Professor BARRE-SINOUSSI will continue to be a stoic defender of funding for research which in many countries is under threat because of the economic crisis and keeps emphasising the central importance of political will. She has recently welcomed France’s renewed contribution to Global Fund to Fight AIDS.


She has also been contending for human rights and social justice against discrimination, stigmatization and prejudice, working closely with community groups which was praised by Dr Susan FAN, Chairperson of the Hong Kong Advisory Council on AIDS during the closing remarks.


As tomorrow’s scientific and medical discoveries and breakthroughs depend on the next generation of scientists, Professor BARRE-SINOUSSI has recently spent a whole week with the students of the 10th HKU-Pasteur Virology Course on HIV/AIDS, co-organised by HKU-Pasteur Research Pole, Institut Pasteur and the HKU AIDS Institute.


This keynote lecture was co-organised by HKU-Pasteur Research Pole, HKU AIDS Institute and the Hong Kong Advisory Council on AIDS, and was sponsored by Air France.



About Professor Françoise BARRE-SINOUSSI


Françoise BARRE-SINOUSSI, PhD, is the Director of the Regulation of Retroviral Infections unit at the Institute Pasteur in Paris. She has been involved in retrovirology research since the early 1970s. She is recognized for her contributions to HIV and AIDS research, in particular as the first author of the publication that reported in 1983 the discovery of a retrovirus, later named HIV, in a patient at risk for AIDS. In 1988, she became responsible for her own laboratory at the Institute Pasteur and initiated research programmes on viral and host determinants of HIV/AIDS pathogenesis. Between 1988 and 1998, she was also involved in collaborative programmes on HIV vaccine research, using primate models. Today, the research of her team is focused on mechanisms required to induce protection against HIV/AIDS in human and non-human primates.

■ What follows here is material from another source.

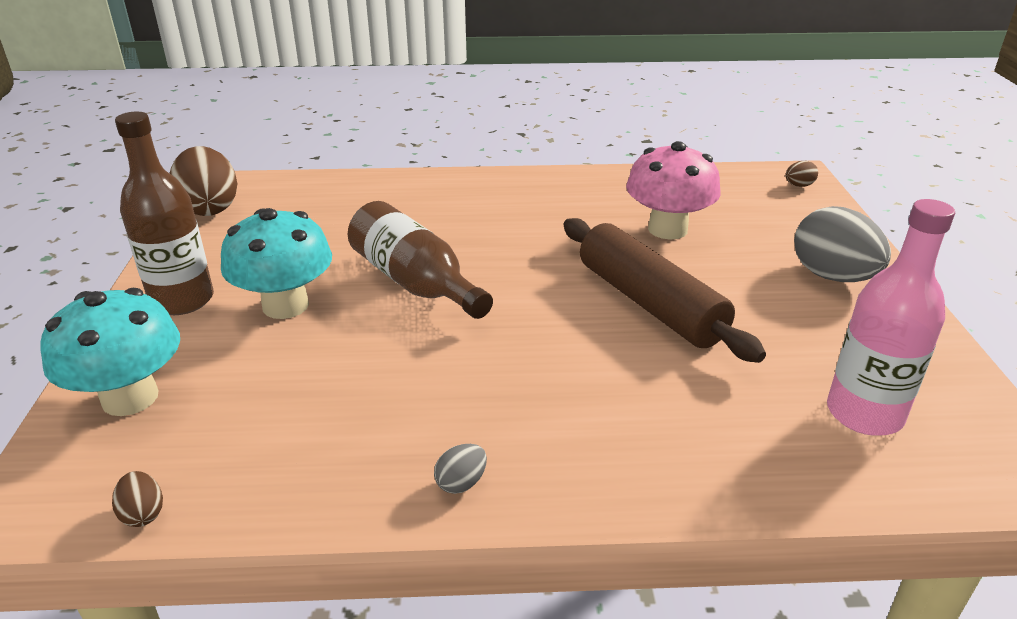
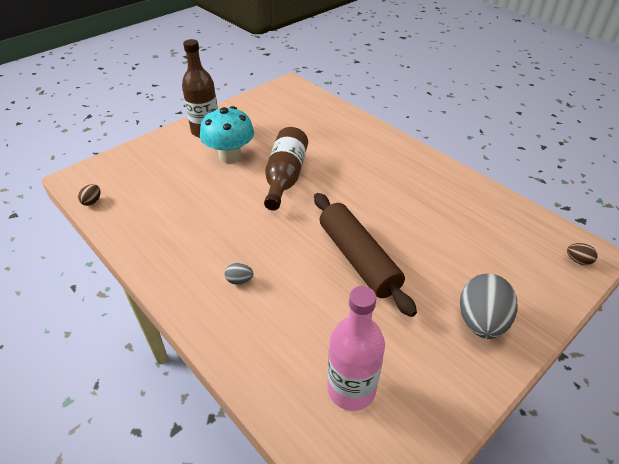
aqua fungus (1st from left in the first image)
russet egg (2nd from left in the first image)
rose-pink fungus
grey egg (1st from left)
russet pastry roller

Along with her research activities, Professor BARRE-SINOUSSI has been involved in promoting integration between HIV and AIDS research and actions in resource-limited countries, in particular through the Institute Pasteur International network and the coordination of research programmes conducted in South-east Asia as part of an official cooperation between the French National Agency for Research on AIDS and Viral Hepatitis (ANRS) and the Ministries of Health in Cambodia and Vietnam, reflecting her strong commitment to building capacity, training and technology transfers on site in Africa and Asia. She also serves as Co-Chair of the Global Scientific Strategy, Towards an HIV Cure, being developed under the auspices of the International AIDS Society (IAS).


Professor BARRE-SINOUSSI is author and co-author of 270 original publications and more than 120 articles in book reviews. She has received more than 10 national or international awards, including the Nobel Prize for Medicine in 2008 together with Professor Luc MONTAGNIER for her contributions to HIV and AIDS. She has been awarded Doctor Honoris Causa of a number of universities and in February 2009 she was elected a member of the French Academy of Science.